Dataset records
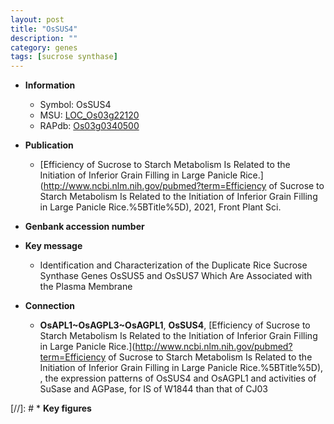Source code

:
 ```yaml
---
layout: post
title: "OsSUS4"
description: ""
category: genes
tags: [sucrose synthase]
---
```


* **Information**  
    + Symbol: OsSUS4  
    + MSU: [LOC_Os03g22120](http://rice.uga.edu/cgi-bin/ORF_infopage.cgi?orf=LOC_Os03g22120)  
    + RAPdb: [Os03g0340500](http://rapdb.dna.affrc.go.jp/viewer/gbrowse_details/irgsp1?name=Os03g0340500)  

* **Publication**  
    + [Efficiency of Sucrose to Starch Metabolism Is Related to the Initiation of Inferior Grain Filling in Large Panicle Rice.](http://www.ncbi.nlm.nih.gov/pubmed?term=Efficiency of Sucrose to Starch Metabolism Is Related to the Initiation of Inferior Grain Filling in Large Panicle Rice.%5BTitle%5D), 2021, Front Plant Sci.

* **Genbank accession number**  

* **Key message**  
    + Identification and Characterization of the Duplicate Rice Sucrose Synthase Genes OsSUS5 and OsSUS7 Which Are Associated with the Plasma Membrane

* **Connection**  
    + __OsAPL1~OsAGPL3~OsAGPL1__, __OsSUS4__, [Efficiency of Sucrose to Starch Metabolism Is Related to the Initiation of Inferior Grain Filling in Large Panicle Rice.](http://www.ncbi.nlm.nih.gov/pubmed?term=Efficiency of Sucrose to Starch Metabolism Is Related to the Initiation of Inferior Grain Filling in Large Panicle Rice.%5BTitle%5D), , the expression patterns of OsSUS4 and OsAGPL1 and activities of SuSase and AGPase, for IS of W1844 than that of CJ03

[//]: # * **Key figures**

| BRIEF |
Each line above should be printed again exactly, though the pictures should not be.

| EXPECTED ANSWER |
Source code

:
 ```yaml
---
layout: post
title: "OsSUS4"
description: ""
category: genes
tags: [sucrose synthase]
---
```


* **Information**  
    + Symbol: OsSUS4  
    + MSU: [LOC_Os03g22120](http://rice.uga.edu/cgi-bin/ORF_infopage.cgi?orf=LOC_Os03g22120)  
    + RAPdb: [Os03g0340500](http://rapdb.dna.affrc.go.jp/viewer/gbrowse_details/irgsp1?name=Os03g0340500)  

* **Publication**  
    + [Efficiency of Sucrose to Starch Metabolism Is Related to the Initiation of Inferior Grain Filling in Large Panicle Rice.](http://www.ncbi.nlm.nih.gov/pubmed?term=Efficiency of Sucrose to Starch Metabolism Is Related to the Initiation of Inferior Grain Filling in Large Panicle Rice.%5BTitle%5D), 2021, Front Plant Sci.

* **Genbank accession number**  

* **Key message**  
    + Identification and Characterization of the Duplicate Rice Sucrose Synthase Genes OsSUS5 and OsSUS7 Which Are Associated with the Plasma Membrane

* **Connection**  
    + __OsAPL1~OsAGPL3~OsAGPL1__, __OsSUS4__, [Efficiency of Sucrose to Starch Metabolism Is Related to the Initiation of Inferior Grain Filling in Large Panicle Rice.](http://www.ncbi.nlm.nih.gov/pubmed?term=Efficiency of Sucrose to Starch Metabolism Is Related to the Initiation of Inferior Grain Filling in Large Panicle Rice.%5BTitle%5D), , the expression patterns of OsSUS4 and OsAGPL1 and activities of SuSase and AGPase, for IS of W1844 than that of CJ03

[//]: # * **Key figures**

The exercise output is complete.